When it comes to technology, the slightly newer Highlander boasts some major benefits over its Hyundai rival. The most important advantages are safety features, which we’ve already covered: items such as forward-collision alert with automatic braking, lane-departure warning, adaptive cruise control and adaptive high beams. But the Highlander’s benefits don’t stop there. Toyota’s SUV also includes an available rear-seat entertainment system — curiously not offered in the Santa Fe — along with unique touches such as Toyota’s Driver Easy Speak system, which can amplify a driver’s voice so rear passengers hear it better.
In our opinion, the Santa Fe is hardly outdated when it comes to equipment and features, but the Highlander is so cutting-edge that it easily beats out its Hyundai rival for drivers who consider themselves to be technophiles.

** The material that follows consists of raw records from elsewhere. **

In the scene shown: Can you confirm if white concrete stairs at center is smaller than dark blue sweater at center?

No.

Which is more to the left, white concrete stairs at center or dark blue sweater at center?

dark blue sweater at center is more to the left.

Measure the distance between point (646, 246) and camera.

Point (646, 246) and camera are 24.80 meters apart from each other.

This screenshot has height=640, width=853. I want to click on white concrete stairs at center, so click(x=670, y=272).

Despite the Highlander’s advantages over the Santa Fe, the Hyundai has the more expensive base price between the two SUVs. The Santa Fe comes standard with a V6 engine, while the Highlander offers a standard 4-cylinder engine. Add the V6 to the Highlander (as the vast majority of buyers do), and you’ll discover that the Highlander is $870 more than the Hyundai ($32,810 with shipping next to the Hyundai’s $31,940). That price difference remains relatively constant as you ascend through the trim levels.

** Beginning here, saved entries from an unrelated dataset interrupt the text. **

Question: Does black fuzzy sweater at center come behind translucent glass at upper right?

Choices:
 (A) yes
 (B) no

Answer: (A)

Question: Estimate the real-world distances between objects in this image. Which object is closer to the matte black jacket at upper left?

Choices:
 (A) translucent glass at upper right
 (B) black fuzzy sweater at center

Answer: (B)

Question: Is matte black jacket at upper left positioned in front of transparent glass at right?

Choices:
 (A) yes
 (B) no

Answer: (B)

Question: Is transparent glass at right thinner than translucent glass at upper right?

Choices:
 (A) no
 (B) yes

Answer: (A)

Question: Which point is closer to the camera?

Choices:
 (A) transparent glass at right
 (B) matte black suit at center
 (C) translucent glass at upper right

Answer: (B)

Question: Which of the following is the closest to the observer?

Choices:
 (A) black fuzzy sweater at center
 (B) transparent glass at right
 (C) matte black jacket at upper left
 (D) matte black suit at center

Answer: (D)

To us, the Highlander easily justifies its slight price premium by touting more and being better in just about every area, including J.D. Power reliability scores, safety equipment, crash-test ratings and technology. Despite its higher price, we consider it to be the better value.
Although the 2015 Hyundai Santa Fe is an excellent family crossover, we have little doubt that the 2015 Toyota Highlander is better. For a very similar price to the Santa Fe, the Highlander offers stronger reliability ratings, better crash-test scores, more safety features, improved technology and just slightly better gas mileage. The Santa Fe’s sole advantages relate to its warranty and its price tag. If you’re a budget-minded shopper looking to keep your family SUV for a while, those features may be enough to convince you to pick the Santa Fe over the Highlander. But for most drivers, we believe that the Highlander is the best pick.